DATA RECORDS.
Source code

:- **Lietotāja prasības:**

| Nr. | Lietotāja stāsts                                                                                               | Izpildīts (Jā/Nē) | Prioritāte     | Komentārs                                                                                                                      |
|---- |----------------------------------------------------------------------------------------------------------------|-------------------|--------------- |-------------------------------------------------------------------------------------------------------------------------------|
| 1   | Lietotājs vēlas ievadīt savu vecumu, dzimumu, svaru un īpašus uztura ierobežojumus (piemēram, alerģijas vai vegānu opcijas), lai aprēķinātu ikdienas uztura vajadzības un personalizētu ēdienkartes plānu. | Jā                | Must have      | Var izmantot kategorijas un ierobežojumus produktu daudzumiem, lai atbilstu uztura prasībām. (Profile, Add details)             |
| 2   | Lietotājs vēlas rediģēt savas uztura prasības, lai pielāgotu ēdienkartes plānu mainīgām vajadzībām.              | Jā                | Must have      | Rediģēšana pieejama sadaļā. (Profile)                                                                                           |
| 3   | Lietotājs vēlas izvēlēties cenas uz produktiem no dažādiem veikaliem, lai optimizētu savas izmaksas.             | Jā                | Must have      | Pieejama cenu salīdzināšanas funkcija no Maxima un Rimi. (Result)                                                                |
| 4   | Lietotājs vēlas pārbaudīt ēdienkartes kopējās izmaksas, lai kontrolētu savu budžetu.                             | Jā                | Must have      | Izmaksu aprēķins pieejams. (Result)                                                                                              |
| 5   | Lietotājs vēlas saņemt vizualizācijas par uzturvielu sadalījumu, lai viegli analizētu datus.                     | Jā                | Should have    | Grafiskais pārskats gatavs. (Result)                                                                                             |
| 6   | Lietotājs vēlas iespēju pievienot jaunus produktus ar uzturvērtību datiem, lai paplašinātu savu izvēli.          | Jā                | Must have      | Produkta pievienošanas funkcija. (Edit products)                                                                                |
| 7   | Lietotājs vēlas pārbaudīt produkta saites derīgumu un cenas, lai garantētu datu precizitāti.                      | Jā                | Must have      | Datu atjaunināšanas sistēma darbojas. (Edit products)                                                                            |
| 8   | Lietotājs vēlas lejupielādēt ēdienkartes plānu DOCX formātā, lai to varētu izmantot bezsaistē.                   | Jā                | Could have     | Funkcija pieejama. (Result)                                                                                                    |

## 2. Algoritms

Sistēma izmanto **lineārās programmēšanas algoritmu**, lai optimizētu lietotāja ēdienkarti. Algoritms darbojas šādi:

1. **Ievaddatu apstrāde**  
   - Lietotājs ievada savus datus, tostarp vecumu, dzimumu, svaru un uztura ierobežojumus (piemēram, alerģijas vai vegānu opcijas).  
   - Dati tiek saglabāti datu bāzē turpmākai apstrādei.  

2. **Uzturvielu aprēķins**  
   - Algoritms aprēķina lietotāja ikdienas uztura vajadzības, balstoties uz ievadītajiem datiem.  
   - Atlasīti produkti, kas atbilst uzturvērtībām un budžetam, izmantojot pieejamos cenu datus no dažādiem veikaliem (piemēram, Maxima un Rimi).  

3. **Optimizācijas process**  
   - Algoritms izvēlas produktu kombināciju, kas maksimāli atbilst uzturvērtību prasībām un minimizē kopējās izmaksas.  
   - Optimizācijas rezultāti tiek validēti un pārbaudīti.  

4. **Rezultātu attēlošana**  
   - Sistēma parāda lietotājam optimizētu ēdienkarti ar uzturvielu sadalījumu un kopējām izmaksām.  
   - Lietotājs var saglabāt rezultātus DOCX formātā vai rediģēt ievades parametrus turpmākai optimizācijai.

EXERCISE GOAL. Reproduce the source text of every entry above, character for character and with no changes.

TASK SOLUTION.
Source code

:- **Lietotāja prasības:**

| Nr. | Lietotāja stāsts                                                                                               | Izpildīts (Jā/Nē) | Prioritāte     | Komentārs                                                                                                                      |
|---- |----------------------------------------------------------------------------------------------------------------|-------------------|--------------- |-------------------------------------------------------------------------------------------------------------------------------|
| 1   | Lietotājs vēlas ievadīt savu vecumu, dzimumu, svaru un īpašus uztura ierobežojumus (piemēram, alerģijas vai vegānu opcijas), lai aprēķinātu ikdienas uztura vajadzības un personalizētu ēdienkartes plānu. | Jā                | Must have      | Var izmantot kategorijas un ierobežojumus produktu daudzumiem, lai atbilstu uztura prasībām. (Profile, Add details)             |
| 2   | Lietotājs vēlas rediģēt savas uztura prasības, lai pielāgotu ēdienkartes plānu mainīgām vajadzībām.              | Jā                | Must have      | Rediģēšana pieejama sadaļā. (Profile)                                                                                           |
| 3   | Lietotājs vēlas izvēlēties cenas uz produktiem no dažādiem veikaliem, lai optimizētu savas izmaksas.             | Jā                | Must have      | Pieejama cenu salīdzināšanas funkcija no Maxima un Rimi. (Result)                                                                |
| 4   | Lietotājs vēlas pārbaudīt ēdienkartes kopējās izmaksas, lai kontrolētu savu budžetu.                             | Jā                | Must have      | Izmaksu aprēķins pieejams. (Result)                                                                                              |
| 5   | Lietotājs vēlas saņemt vizualizācijas par uzturvielu sadalījumu, lai viegli analizētu datus.                     | Jā                | Should have    | Grafiskais pārskats gatavs. (Result)                                                                                             |
| 6   | Lietotājs vēlas iespēju pievienot jaunus produktus ar uzturvērtību datiem, lai paplašinātu savu izvēli.          | Jā                | Must have      | Produkta pievienošanas funkcija. (Edit products)                                                                                |
| 7   | Lietotājs vēlas pārbaudīt produkta saites derīgumu un cenas, lai garantētu datu precizitāti.                      | Jā                | Must have      | Datu atjaunināšanas sistēma darbojas. (Edit products)                                                                            |
| 8   | Lietotājs vēlas lejupielādēt ēdienkartes plānu DOCX formātā, lai to varētu izmantot bezsaistē.                   | Jā                | Could have     | Funkcija pieejama. (Result)                                                                                                    |

## 2. Algoritms

Sistēma izmanto **lineārās programmēšanas algoritmu**, lai optimizētu lietotāja ēdienkarti. Algoritms darbojas šādi:

1. **Ievaddatu apstrāde**  
   - Lietotājs ievada savus datus, tostarp vecumu, dzimumu, svaru un uztura ierobežojumus (piemēram, alerģijas vai vegānu opcijas).  
   - Dati tiek saglabāti datu bāzē turpmākai apstrādei.  

2. **Uzturvielu aprēķins**  
   - Algoritms aprēķina lietotāja ikdienas uztura vajadzības, balstoties uz ievadītajiem datiem.  
   - Atlasīti produkti, kas atbilst uzturvērtībām un budžetam, izmantojot pieejamos cenu datus no dažādiem veikaliem (piemēram, Maxima un Rimi).  

3. **Optimizācijas process**  
   - Algoritms izvēlas produktu kombināciju, kas maksimāli atbilst uzturvērtību prasībām un minimizē kopējās izmaksas.  
   - Optimizācijas rezultāti tiek validēti un pārbaudīti.  

4. **Rezultātu attēlošana**  
   - Sistēma parāda lietotājam optimizētu ēdienkarti ar uzturvielu sadalījumu un kopējām izmaksām.  
   - Lietotājs var saglabāt rezultātus DOCX formātā vai rediģēt ievades parametrus turpmākai optimizācijai.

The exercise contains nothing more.